## Records from a collection
::::

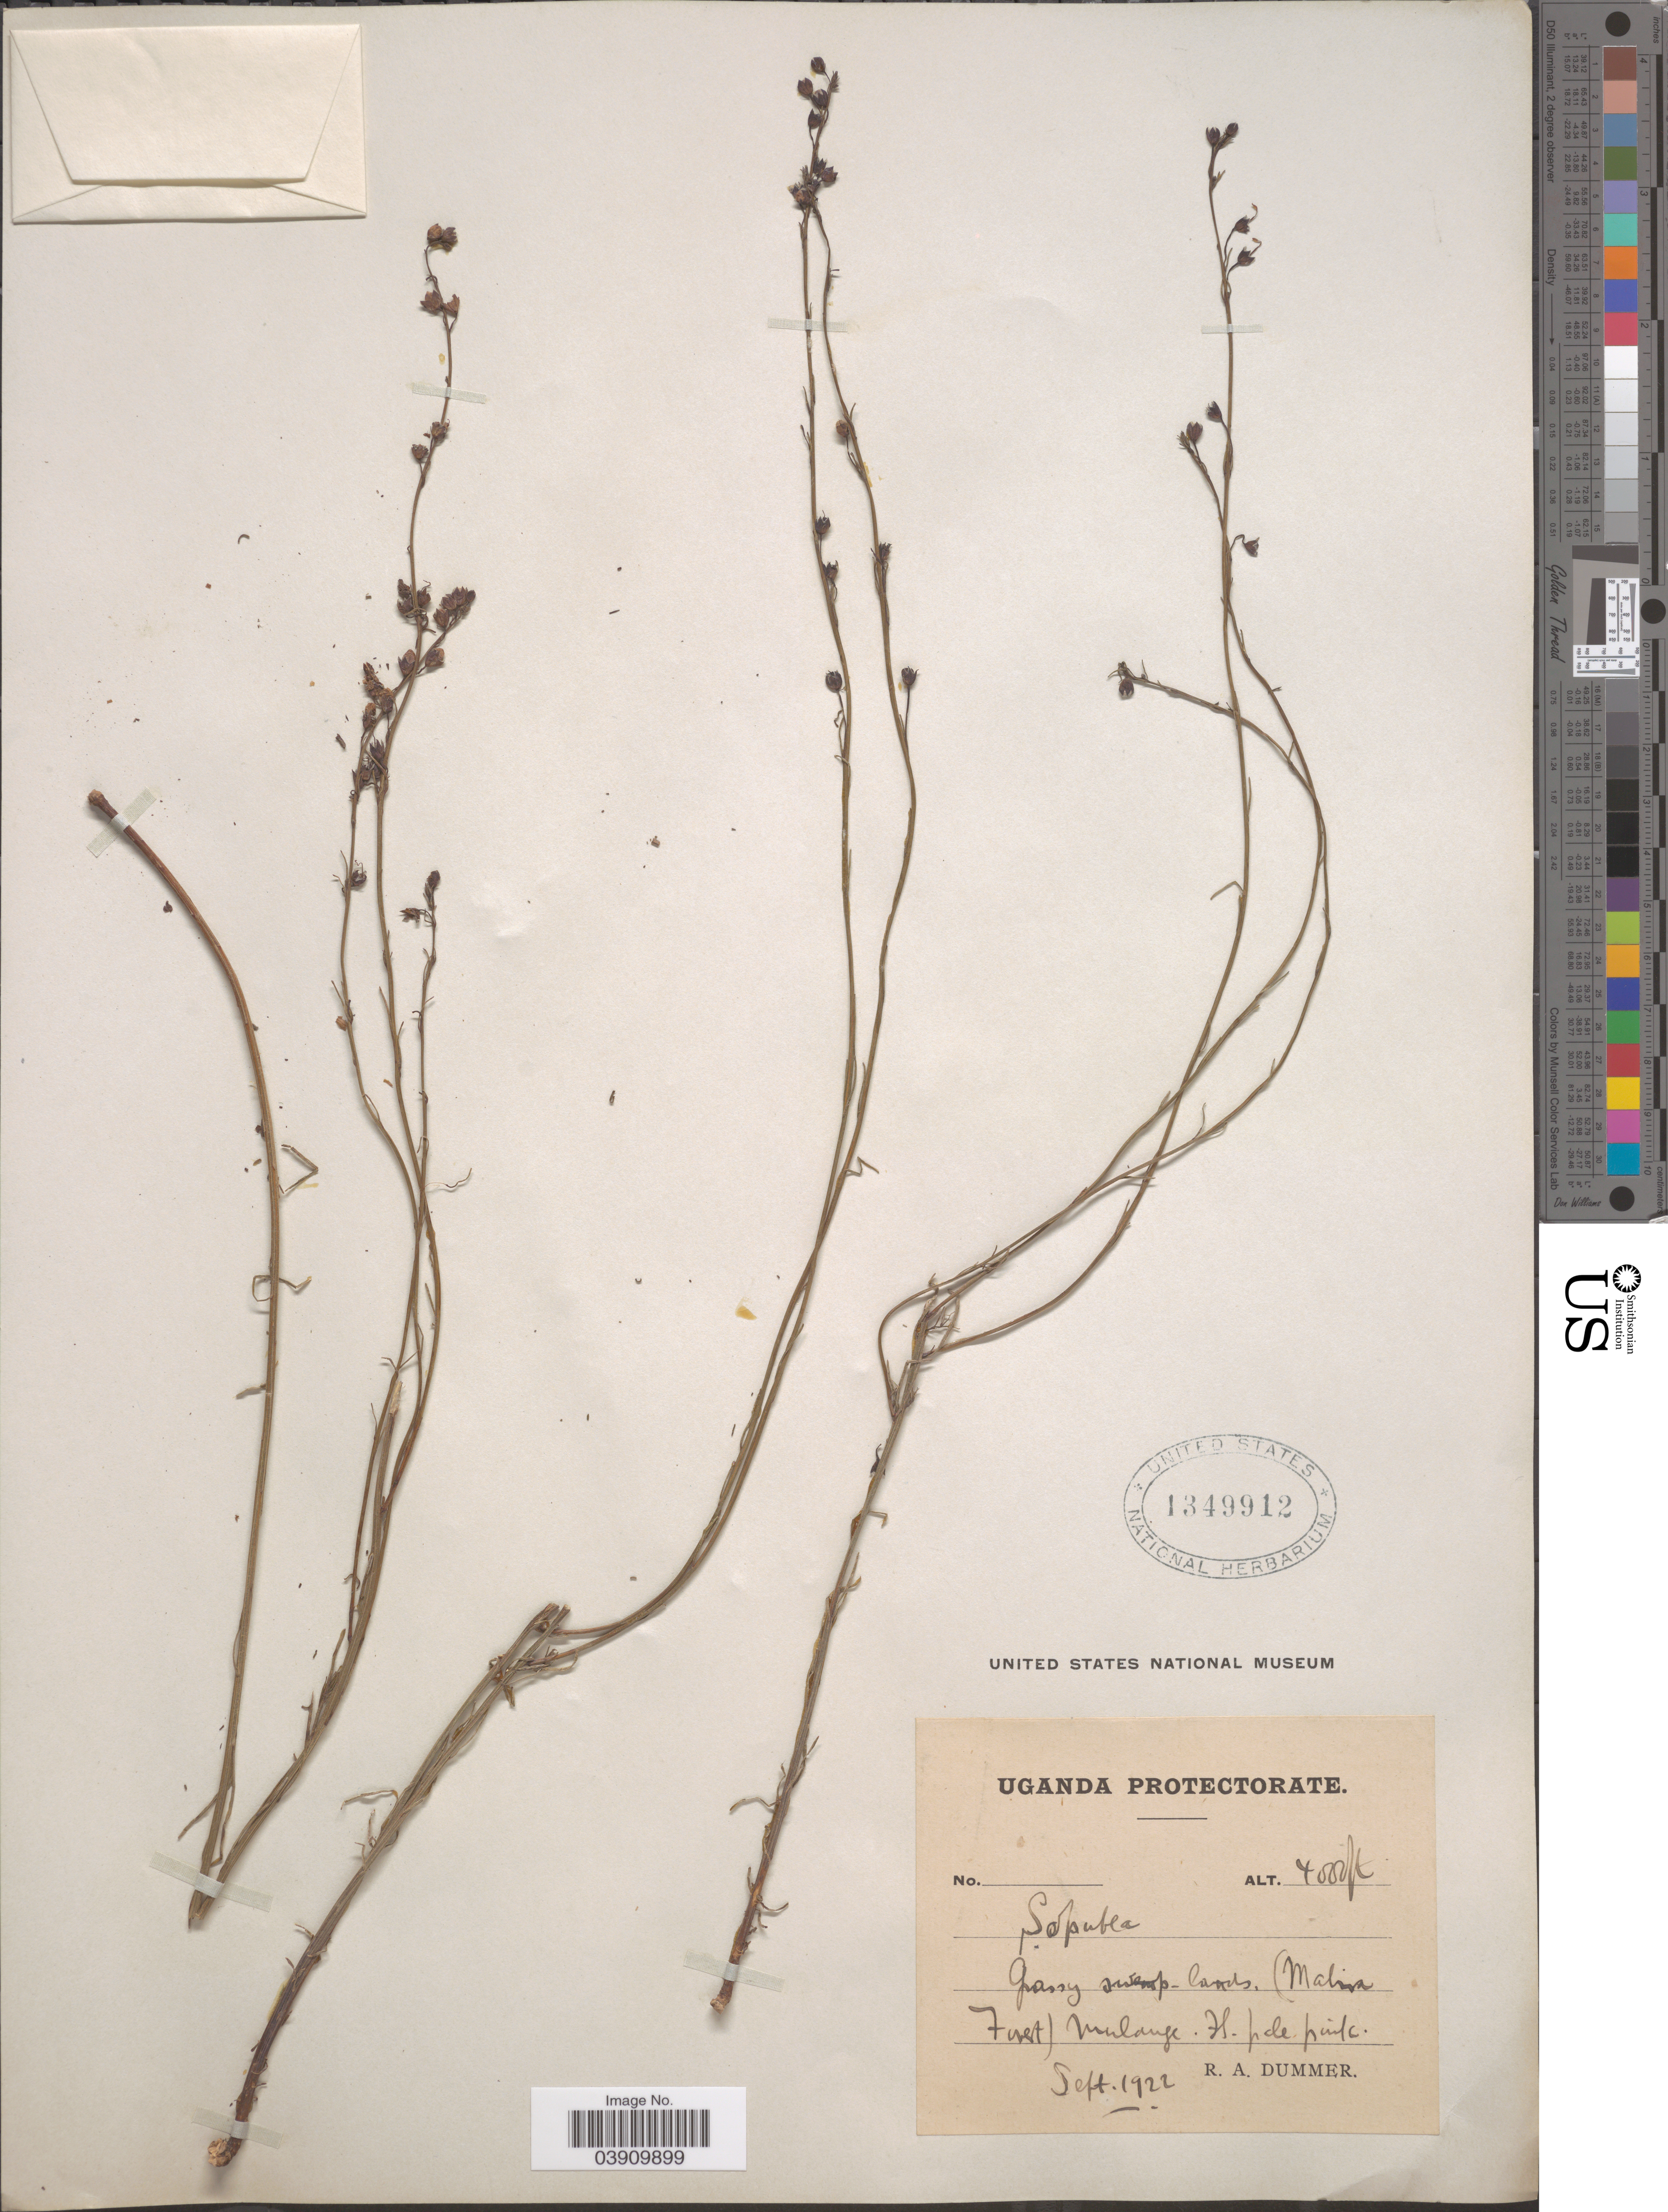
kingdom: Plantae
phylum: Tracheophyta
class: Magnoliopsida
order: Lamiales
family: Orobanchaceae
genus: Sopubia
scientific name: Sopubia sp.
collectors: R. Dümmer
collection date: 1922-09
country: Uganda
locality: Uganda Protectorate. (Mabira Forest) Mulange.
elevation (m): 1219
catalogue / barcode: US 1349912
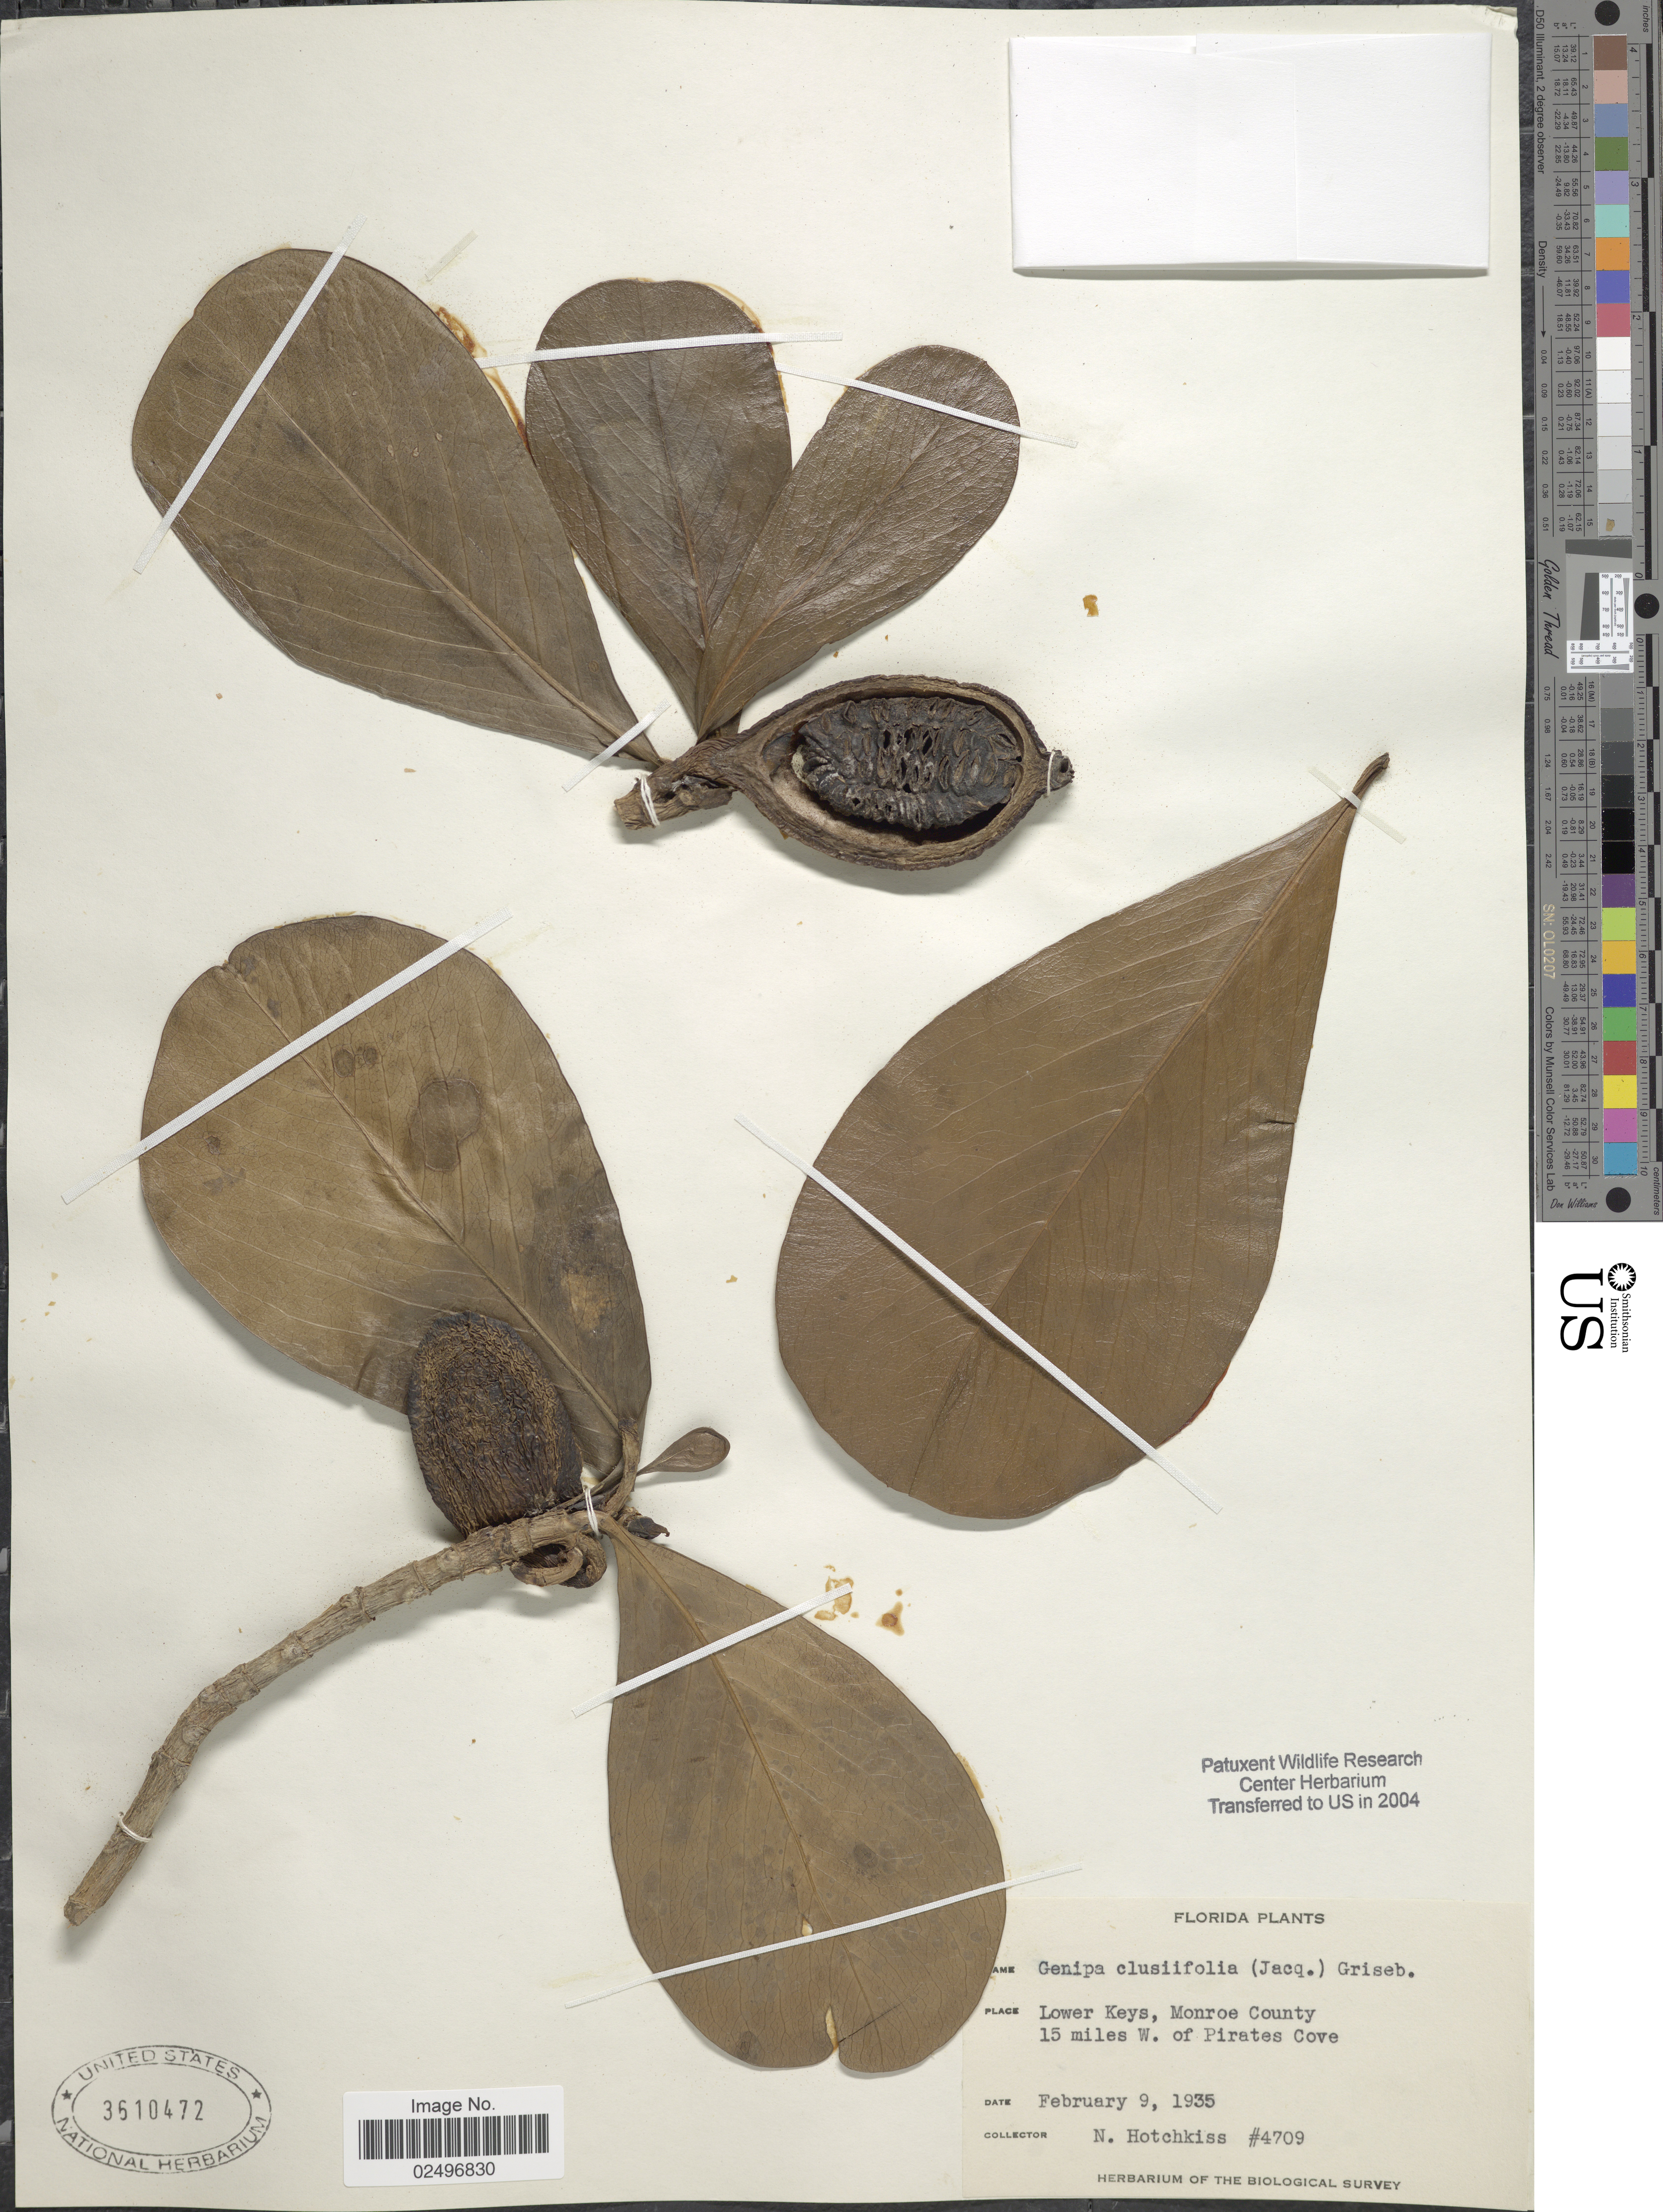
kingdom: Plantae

::::

## WORK TO BE COMPLETED
Render everything from the start of the records down to the line containing "elevation (m): 1219" as a two-column CSV with the columns heading and value. Give one row per line, putting its text and its answer each in a single quoted field with line breaks turned into spaces, and leave the pictures out.

## THE REPLY
heading,value
"kingdom:","Plantae"
"phylum:","Tracheophyta"
"class:","Magnoliopsida"
"order:","Lamiales"
"family:","Orobanchaceae"
"genus:","Sopubia"
"scientific name:","Sopubia sp."
"collectors:","R. Dümmer"
"collection date:","1922-09"
"country:","Uganda"
"locality:","Uganda Protectorate. (Mabira Forest) Mulange."
"elevation (m):","1219"